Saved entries
+ + + + +

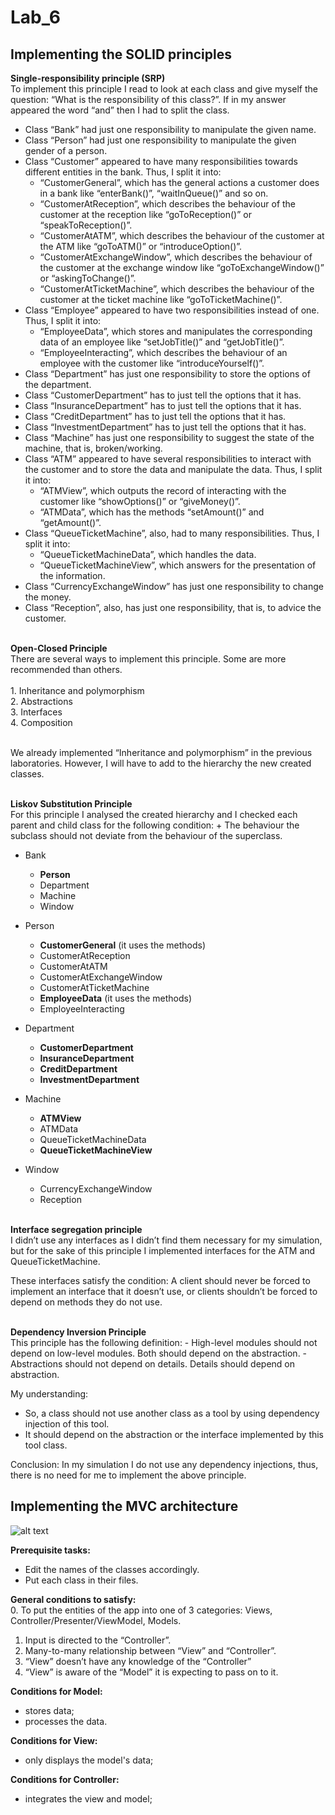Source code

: # Lab_6

<h2>Implementing the SOLID principles</h2>

<b>Single-responsibility principle (SRP)</b>
<br>
To implement this principle I read to look at each class and give myself the question: “What is the responsibility of this class?”. If in my answer appeared the word “and” then I had to split the class.

- Class “Bank” had just one responsibility to manipulate the given name. 
- Class “Person” had just one responsibility to manipulate the given gender of a person.
- Class “Customer” appeared to have many responsibilities towards different entities in the bank. 	Thus, I split it into:
	- “CustomerGeneral”, which has the general actions a customer does in a bank like
		“enterBank()”, “waitInQueue()” and so on.
	- “CustomerAtReception”, which describes the behaviour of the customer at the reception like
		“goToReception()” or “speakToReception()”.
	- “CustomerAtATM”, which describes the behaviour of the customer at the ATM like
		“goToATM()” or “introduceOption()”.
	- “CustomerAtExchangeWindow”, which describes the behaviour of the customer at the 		exchange window like “goToExchangeWindow()” or “askingToChange()”.
	- “CustomerAtTicketMachine”, which describes the behaviour of the customer at the ticket 		machine like “goToTicketMachine()”.
- Class “Employee” appeared to have two responsibilities instead of one.
	Thus, I split it into:
	- “EmployeeData”, which stores and manipulates the corresponding data of an employee like
		“setJobTitle()” and “getJobTitle()”.
	- “EmployeeInteracting”, which describes the behaviour of an employee with the customer like
		“introduceYourself()”.
- Class “Department” has just one responsibility to store the options of the department.
- Class “CustomerDepartment” has to just tell the options that it has.
- Class “InsuranceDepartment” has to just tell the options that it has.
- Class “CreditDepartment” has to just tell the options that it has.
- Class “InvestmentDepartment” has to just tell the options that it has.
- Class “Machine” has just one responsibility to suggest the state of the machine, that is, broken/working.
- Class “ATM” appeared to have several responsibilities to interact with the customer and to store the data and manipulate the data.
	Thus, I split it into:
	- “ATMView”, which outputs the record of interacting with the customer like “showOptions()” or 		“giveMoney()”.
	- “ATMData”, which has the methods “setAmount()” and “getAmount()”.
- Class “QueueTicketMachine”, also, had to many responsibilities.
	Thus, I split it into:
	- “QueueTicketMachineData”, which handles the data.
 	- “QueueTicketMachineView”, which answers for the presentation of the information.
- Class “CurrencyExchangeWindow” has just one responsibility to change the money.
- Class “Reception”, also, has just one responsibility, that is, to advice the customer.

<br>
<b>Open-Closed Principle</b>
<br>
There are several ways to implement this principle. Some are more recommended than others.
<br>
<br>
1. Inheritance and polymorphism
<br>
2. Abstractions
<br>
3. Interfaces
<br>
4. Composition
<br><br>

We already implemented “Inheritance and polymorphism” in the previous laboratories. However, I will have to add to the hierarchy the new created classes.

<br>
<b>Liskov Substitution Principle</b>
<br>
For this principle I analysed the created hierarchy and I checked each parent and child class for the following condition:
+ The behaviour the subclass should not deviate from the behaviour of the superclass.

- Bank
	- <b>Person</b>
	- Department
	- Machine
	- Window

- Person
	- <b>CustomerGeneral</b> (it uses the methods)
	- CustomerAtReception
	- CustomerAtATM
	- CustomerAtExchangeWindow
	- CustomerAtTicketMachine
	- <b>EmployeeData</b> (it uses the methods)
	- EmployeeInteracting

- Department
	- <b>CustomerDepartment</b>
	- <b>InsuranceDepartment</b>
	- <b>CreditDepartment</b>
	- <b>InvestmentDepartment</b>

- Machine 
	- <b>ATMView</b>
	- ATMData
	- QueueTicketMachineData	
	- <b>QueueTicketMachineView</b>

- Window
	- CurrencyExchangeWindow
	- Reception

<br>
<b>Interface segregation principle</b>
<br>
I didn’t use any interfaces as I didn’t find them necessary for my simulation, but for the sake of this principle I implemented interfaces for the ATM and QueueTicketMachine.

These interfaces satisfy the condition: 
A client should never be forced to implement an interface that it doesn’t use, or clients shouldn’t be forced to depend on methods they do not use.

<br>
<b>Dependency Inversion Principle</b>
<br>
This principle has the following definition:
- High-level modules should not depend on low-level modules. Both should depend on the abstraction. 
- Abstractions should not depend on details. Details should depend on abstraction.

My understanding:
- So, a class should not use another class as a tool by using dependency injection of this tool. 
- It should depend on the abstraction or the interface implemented by this tool class.

Conclusion:
In my simulation I do not use any dependency injections, thus, there is no need for me to implement the above principle.


<h2>Implementing the MVC architecture</h2>

![alt text](https://miro.medium.com/proxy/0*Qf1s2lG86MjX-Zcv.jpg)



<b>Prerequisite tasks:</b>
- Edit the names of the classes accordingly.
- Put each class in their files.

<b>General conditions to satisfy:</b>
<br>
0. To put the entities of the app into one of 3 categories: Views, Controller/Presenter/ViewModel, Models.
1. Input is directed to the “Controller”.
2. Many-to-many relationship between “View” and “Controller”.
3. “View” doesn’t have any knowledge of the “Controller”
4. “View” is aware of the “Model” it is expecting to pass on to it.

<b>Conditions for Model:</b>
- stores data;
- processes the data.

<b>Conditions for View:</b>
- only displays the model's data;

<b>Conditions for Controller:</b>
- integrates the view and model;



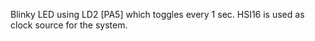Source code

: Blinky LED using LD2 [PA5] which toggles every 1 sec.
HSI16 is used as clock source for the system.
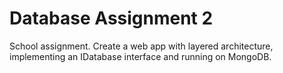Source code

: # Database Assignment 2

School assignment. Create a web app with layered architecture, implementing an IDatabase interface and running on MongoDB.
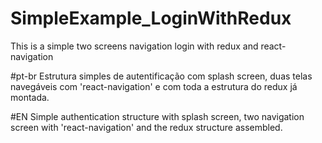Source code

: # SimpleExample_LoginWithRedux
This is a simple two screens navigation login with redux and react-navigation

#pt-br
Estrutura simples de autentificação com splash screen, duas telas navegáveis com 'react-navigation' e com toda a estrutura do redux já montada.

#EN
Simple authentication structure with splash screen, two navigation screen with 'react-navigation' and the redux structure assembled.
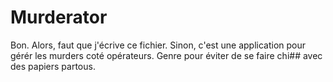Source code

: ﻿# Murderator

Bon. Alors, faut que j'écrive ce fichier. Sinon, c'est une application pour gérér les murders coté opérateurs. Genre pour éviter de se faire chi## avec des papiers partous.

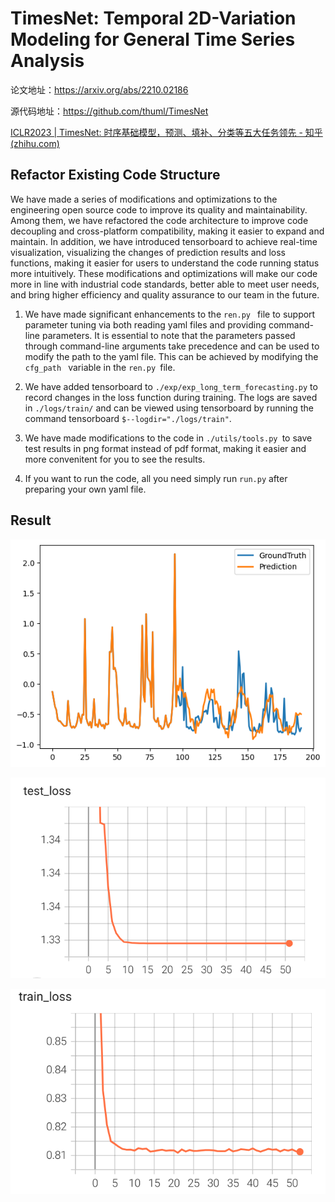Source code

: # TimesNet: Temporal 2D-Variation Modeling for General Time Series Analysis
论文地址：https://arxiv.org/abs/2210.02186

源代码地址：https://github.com/thuml/TimesNet

[ICLR2023 | TimesNet: 时序基础模型，预测、填补、分类等五大任务领先 - 知乎 (zhihu.com)](https://zhuanlan.zhihu.com/p/606575441)

## Refactor Existing Code Structure

We have made a series of modifications and optimizations to the engineering open source code to improve its quality and maintainability. Among them, we have refactored the code architecture to improve code decoupling and cross-platform compatibility, making it easier to expand and maintain. In addition, we have introduced tensorboard to achieve real-time visualization, visualizing the changes of prediction results and loss functions, making it easier for users to understand the code running status more intuitively. These modifications and optimizations will make our code more in line with industrial code standards, better able to meet user needs, and bring higher efficiency and quality assurance to our team in the future.

1) We have made significant enhancements to the  `ren.py ` file to support parameter tuning via both reading yaml files and providing command-line parameters. It is essential to note that the parameters passed through command-line arguments take precedence and can be used to modify the path to the yaml file. This can be achieved by modifying the  `cfg_path ` variable in the  `ren.py `file.
2) We have added tensorboard to `./exp/exp_long_term_forecasting.py` to record changes in the loss function during training. The logs are saved in `./logs/train/` and can be viewed using tensorboard by running the command tensorboard `$--logdir="./logs/train"`.

3) We have made modifications to the code in `./utils/tools.py `to save test results in png format instead of pdf format, making it easier and more convenitent for you to see the results.

4) If you want to run the code, all you need simply run `run.py` after preparing your own yaml file. 

## Result

![0](README.assets/0.png)

![test_loss](README.assets/test_loss.PNG)

![train_loss](README.assets/train_loss.PNG)
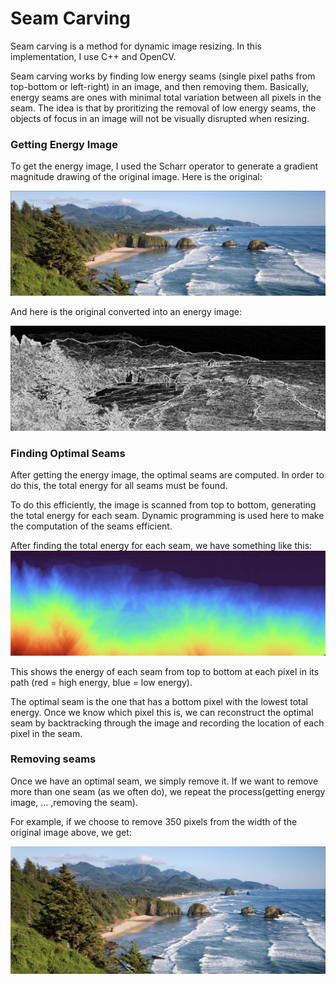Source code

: # Seam Carving

Seam carving is a method for dynamic image resizing. In this implementation, I use C++ and OpenCV.

Seam carving works by finding low energy seams (single pixel paths from top-bottom or left-right) in an image, and then removing them. Basically, energy seams are ones with minimal total variation between all pixels in the seam. The idea is that by proritizing the removal of low energy seams, the objects of focus in an image will not be visually disrupted when resizing.

### Getting Energy Image

To get the energy image, I used the Scharr operator to generate a gradient magnitude drawing of the original image. Here is the original:

![Original](https://github.com/lucasleschynski/seam-carving/blob/main/images/readme/original.png?raw=true)

<!-- <img src="https://github.com/lucasleschynski/seam-carving/blob/main/images/readme/original.png?raw=true" height="280" /> -->

And here is the original converted into an energy image:

![Energy](https://github.com/lucasleschynski/seam-carving/blob/main/images/readme/energy.png?raw=true)

### Finding Optimal Seams

After getting the energy image, the optimal seams are computed. In order to do this, the total energy for all seams must be found.

To do this efficiently, the image is scanned from top to bottom, generating the total energy for each seam. Dynamic programming is used here to make the computation of the seams efficient.

After finding the total energy for each seam, we have something like this:
![Color](https://github.com/lucasleschynski/seam-carving/blob/main/images/readme/color.png?raw=true)

This shows the energy of each seam from top to bottom at each pixel in its path (red = high energy, blue = low energy).

The optimal seam is the one that has a bottom pixel with the lowest total energy. Once we know which pixel this is, we can reconstruct the optimal seam by backtracking through the image and recording the location of each pixel in the seam.

### Removing seams

Once we have an optimal seam, we simply remove it. If we want to remove more than one seam (as we often do), we repeat the process(getting energy image, ... ,removing the seam).

For example, if we choose to remove 350 pixels from the width of the original image above, we get:

![Color](https://github.com/lucasleschynski/seam-carving/blob/main/images/readme/resized.png?raw=true)

<!-- <img src="https://github.com/lucasleschynski/seam-carving/blob/main/images/readme/resized.png?raw=true" height="275" /> -->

+ + + + +

● **What you need to do**: Edit the lines from the line with "<b>Single-responsibility principle (SRP)</b>" to the line with "To implement this principle I", replacing "split" with "divide" and leaving everything else unchanged. Return only those lines.

● **Exercise solution**:
<b>Single-responsibility principle (SRP)</b>
<br>
To implement this principle I read to look at each class and give myself the question: “What is the responsibility of this class?”. If in my answer appeared the word “and” then I had to divide the class.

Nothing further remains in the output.